The most common pitfall for beginners is the action space mismatch: the policy is trained on delta-position actions (move 5mm right) but deployed in absolute-position mode (go to x=0.35), or vice versa. This produces dramatic failure (overshooting or barely moving) that looks like a broken model but is actually a configuration error. Always verify action space conventions before debugging the model.
Quick-Start Checklist for Your First IL Project
- Set clear success criteria before you start. Define what "success" means for your task in measurable terms before collecting any data. For pick-and-place: "object is within 2cm of target position and stable (not rolling/falling) for 1 second after release." For insertion: "peg is fully inserted (within 1mm of target depth) without exceeding 30N force." Ambiguous success criteria lead to inconsistent demonstration labels and degrade policy training. Write the success criteria in a shared document that all operators and annotators reference.
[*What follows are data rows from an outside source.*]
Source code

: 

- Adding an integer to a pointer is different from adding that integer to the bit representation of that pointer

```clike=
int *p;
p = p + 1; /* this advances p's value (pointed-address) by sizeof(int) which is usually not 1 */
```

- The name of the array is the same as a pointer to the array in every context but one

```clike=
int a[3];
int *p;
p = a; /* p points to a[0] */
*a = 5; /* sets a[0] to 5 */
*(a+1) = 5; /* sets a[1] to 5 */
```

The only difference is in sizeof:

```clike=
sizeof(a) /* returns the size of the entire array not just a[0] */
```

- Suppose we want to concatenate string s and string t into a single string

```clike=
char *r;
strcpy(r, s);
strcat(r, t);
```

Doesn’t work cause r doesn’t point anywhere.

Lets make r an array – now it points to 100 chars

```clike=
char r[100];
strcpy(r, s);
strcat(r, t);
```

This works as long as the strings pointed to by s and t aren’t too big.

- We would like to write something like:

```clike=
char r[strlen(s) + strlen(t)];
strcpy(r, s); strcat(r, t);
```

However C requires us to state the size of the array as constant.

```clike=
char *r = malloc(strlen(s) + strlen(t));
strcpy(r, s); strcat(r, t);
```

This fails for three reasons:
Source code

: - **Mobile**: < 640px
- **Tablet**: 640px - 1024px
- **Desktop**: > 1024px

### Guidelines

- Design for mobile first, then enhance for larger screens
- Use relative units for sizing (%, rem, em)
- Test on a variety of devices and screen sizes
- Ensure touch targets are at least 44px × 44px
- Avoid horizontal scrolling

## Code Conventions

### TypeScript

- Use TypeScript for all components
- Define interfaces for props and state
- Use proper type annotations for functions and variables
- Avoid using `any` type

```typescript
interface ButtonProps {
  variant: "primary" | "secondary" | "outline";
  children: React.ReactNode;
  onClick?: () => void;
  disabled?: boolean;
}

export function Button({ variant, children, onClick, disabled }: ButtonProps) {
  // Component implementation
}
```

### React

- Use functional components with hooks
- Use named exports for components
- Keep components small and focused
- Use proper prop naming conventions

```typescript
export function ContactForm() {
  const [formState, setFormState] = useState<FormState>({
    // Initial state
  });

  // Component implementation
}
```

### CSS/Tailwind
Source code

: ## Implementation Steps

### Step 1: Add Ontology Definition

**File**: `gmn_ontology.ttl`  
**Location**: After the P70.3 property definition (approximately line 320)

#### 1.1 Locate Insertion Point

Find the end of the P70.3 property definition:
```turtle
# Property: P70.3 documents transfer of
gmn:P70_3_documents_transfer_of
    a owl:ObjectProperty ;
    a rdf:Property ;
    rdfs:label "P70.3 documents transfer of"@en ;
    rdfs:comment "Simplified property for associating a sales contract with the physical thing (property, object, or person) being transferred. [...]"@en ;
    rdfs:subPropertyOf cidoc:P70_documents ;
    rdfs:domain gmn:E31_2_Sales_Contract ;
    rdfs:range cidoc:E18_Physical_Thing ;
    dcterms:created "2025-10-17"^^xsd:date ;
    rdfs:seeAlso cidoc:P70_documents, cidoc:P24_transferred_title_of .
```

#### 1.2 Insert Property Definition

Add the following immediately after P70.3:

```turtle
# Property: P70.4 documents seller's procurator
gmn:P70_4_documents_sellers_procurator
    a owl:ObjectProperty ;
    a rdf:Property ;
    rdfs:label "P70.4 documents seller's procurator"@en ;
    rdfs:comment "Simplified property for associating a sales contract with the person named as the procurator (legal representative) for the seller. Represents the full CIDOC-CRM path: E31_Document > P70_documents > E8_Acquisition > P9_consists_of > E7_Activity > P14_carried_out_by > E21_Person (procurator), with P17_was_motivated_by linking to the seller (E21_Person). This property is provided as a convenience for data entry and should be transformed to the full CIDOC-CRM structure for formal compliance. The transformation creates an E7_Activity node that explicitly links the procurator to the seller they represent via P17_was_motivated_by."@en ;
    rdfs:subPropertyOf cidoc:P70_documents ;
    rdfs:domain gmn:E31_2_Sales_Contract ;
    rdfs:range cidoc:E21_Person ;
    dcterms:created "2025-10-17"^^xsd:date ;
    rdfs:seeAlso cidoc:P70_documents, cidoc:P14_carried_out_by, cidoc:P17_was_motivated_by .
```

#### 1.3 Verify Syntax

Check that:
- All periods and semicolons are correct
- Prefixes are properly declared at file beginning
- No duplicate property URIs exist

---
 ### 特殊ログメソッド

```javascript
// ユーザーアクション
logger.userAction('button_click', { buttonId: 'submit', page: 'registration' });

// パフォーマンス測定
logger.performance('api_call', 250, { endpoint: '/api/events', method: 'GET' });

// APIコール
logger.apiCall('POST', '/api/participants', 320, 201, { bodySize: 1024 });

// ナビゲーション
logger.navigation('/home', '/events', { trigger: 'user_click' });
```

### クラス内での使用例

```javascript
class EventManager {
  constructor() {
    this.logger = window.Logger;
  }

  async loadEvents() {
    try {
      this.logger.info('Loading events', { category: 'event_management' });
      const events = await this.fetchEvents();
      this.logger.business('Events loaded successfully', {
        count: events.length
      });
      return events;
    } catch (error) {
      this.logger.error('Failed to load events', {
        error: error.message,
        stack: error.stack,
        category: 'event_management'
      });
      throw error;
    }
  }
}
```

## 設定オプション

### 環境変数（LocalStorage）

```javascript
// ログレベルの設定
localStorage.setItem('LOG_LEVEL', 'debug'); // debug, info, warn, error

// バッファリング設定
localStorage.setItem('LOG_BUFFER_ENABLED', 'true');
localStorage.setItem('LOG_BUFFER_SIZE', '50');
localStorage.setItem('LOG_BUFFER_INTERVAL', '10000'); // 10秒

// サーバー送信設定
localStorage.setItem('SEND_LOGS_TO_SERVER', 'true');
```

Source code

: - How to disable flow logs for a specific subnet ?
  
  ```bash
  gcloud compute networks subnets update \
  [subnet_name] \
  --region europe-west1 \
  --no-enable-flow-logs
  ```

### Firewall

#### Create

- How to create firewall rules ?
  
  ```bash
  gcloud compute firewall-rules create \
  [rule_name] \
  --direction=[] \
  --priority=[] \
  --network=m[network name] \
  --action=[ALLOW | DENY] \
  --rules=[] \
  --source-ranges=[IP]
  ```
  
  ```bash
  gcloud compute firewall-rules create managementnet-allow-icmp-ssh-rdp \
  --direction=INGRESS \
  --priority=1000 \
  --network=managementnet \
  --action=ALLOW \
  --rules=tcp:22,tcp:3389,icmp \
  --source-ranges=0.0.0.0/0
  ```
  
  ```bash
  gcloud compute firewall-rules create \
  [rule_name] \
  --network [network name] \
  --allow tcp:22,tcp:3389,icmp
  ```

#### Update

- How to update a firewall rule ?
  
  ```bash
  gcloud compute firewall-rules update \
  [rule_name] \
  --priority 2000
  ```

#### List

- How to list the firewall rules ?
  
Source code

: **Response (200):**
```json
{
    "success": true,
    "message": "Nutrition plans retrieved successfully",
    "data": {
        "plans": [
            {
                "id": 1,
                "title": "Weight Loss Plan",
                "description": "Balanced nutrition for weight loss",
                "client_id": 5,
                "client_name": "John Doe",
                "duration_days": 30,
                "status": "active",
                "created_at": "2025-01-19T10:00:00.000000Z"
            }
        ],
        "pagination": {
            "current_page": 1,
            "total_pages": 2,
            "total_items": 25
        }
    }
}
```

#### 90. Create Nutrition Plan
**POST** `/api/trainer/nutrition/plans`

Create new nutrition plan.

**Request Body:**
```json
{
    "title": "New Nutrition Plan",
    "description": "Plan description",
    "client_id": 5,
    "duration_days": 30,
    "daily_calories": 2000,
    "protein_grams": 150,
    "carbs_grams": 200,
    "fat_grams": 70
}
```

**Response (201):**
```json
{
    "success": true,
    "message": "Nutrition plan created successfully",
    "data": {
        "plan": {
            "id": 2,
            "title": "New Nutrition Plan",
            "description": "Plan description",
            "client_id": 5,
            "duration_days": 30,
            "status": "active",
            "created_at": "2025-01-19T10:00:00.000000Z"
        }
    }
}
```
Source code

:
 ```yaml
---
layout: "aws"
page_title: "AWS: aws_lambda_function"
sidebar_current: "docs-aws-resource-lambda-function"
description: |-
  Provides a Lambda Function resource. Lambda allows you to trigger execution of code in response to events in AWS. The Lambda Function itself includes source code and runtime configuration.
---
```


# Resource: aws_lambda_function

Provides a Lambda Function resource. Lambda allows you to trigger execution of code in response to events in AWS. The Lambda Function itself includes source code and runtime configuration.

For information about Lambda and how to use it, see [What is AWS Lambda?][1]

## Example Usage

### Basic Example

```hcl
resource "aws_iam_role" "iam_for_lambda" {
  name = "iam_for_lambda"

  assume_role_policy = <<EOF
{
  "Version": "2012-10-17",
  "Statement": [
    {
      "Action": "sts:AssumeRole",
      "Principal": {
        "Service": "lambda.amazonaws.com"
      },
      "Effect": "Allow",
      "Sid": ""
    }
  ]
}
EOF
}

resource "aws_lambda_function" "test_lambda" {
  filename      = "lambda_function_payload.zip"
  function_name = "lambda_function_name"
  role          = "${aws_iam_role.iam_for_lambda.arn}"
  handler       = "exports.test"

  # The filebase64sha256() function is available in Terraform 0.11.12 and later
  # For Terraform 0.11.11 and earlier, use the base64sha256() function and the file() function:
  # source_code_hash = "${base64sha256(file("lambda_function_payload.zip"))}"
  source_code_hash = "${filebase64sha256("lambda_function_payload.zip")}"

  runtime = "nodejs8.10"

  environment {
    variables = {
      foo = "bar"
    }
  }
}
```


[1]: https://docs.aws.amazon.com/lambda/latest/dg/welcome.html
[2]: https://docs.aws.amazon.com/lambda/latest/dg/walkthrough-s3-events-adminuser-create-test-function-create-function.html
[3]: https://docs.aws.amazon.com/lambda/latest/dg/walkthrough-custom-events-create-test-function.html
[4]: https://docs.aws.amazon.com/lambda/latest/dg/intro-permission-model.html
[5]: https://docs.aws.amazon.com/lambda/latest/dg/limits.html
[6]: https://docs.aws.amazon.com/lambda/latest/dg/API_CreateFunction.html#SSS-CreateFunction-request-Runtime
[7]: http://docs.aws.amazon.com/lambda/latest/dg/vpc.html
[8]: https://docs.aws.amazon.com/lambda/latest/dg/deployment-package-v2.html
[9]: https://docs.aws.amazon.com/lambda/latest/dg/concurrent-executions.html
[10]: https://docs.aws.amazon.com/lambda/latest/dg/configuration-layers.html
- Choose your task. Start with a single-arm, single-object pick-and-place task. This is the "hello world" of imitation learning and will surface all integration issues before you tackle harder problems.
- Set up hardware. Mount your arm, calibrate cameras (intrinsics + extrinsics), and verify teleoperation control works end-to-end before collecting any data.
- Collect 50 demonstrations. Use consistent task setup. Reject failed attempts. This initial dataset is for validating your training pipeline, not for a deployable policy.
- Train ACT. Use the LeRobot training script with default hyperparameters. Monitor validation loss for 100 epochs. Expect training to take 2-4 hours on a single GPU.
- Evaluate. Run 20 trials on the real robot with objects in training positions. Target: 60%+ success rate. If below 40%, debug data quality before collecting more.
- Add diversity. Collect 100-200 more demonstrations with varied object positions, 2-3 object instances, and minor lighting changes. Retrain and evaluate.
- Iterate. Identify failure modes through structured evaluation. Collect targeted data addressing those modes. Repeat until deployment-ready (85%+ success on representative conditions).